(Input)
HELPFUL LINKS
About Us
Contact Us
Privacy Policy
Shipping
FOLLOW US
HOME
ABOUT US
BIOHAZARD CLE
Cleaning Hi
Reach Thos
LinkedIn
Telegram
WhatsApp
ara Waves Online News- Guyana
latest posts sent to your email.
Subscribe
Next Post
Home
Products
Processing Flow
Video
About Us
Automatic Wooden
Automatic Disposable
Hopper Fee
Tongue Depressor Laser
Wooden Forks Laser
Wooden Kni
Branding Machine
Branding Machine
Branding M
(End Input)
▶ Work required: Reproduce every line of text in the rows above verbatim, preserving the original order.

▶ Reply:
HELPFUL LINKS
About Us
Contact Us
Privacy Policy
Shipping
FOLLOW US
HOME
ABOUT US
BIOHAZARD CLE
Cleaning Hi
Reach Thos
LinkedIn
Telegram
WhatsApp
ara Waves Online News- Guyana
latest posts sent to your email.
Subscribe
Next Post
Home
Products
Processing Flow
Video
About Us
Automatic Wooden
Automatic Disposable
Hopper Fee
Tongue Depressor Laser
Wooden Forks Laser
Wooden Kni
Branding Machine
Branding Machine
Branding M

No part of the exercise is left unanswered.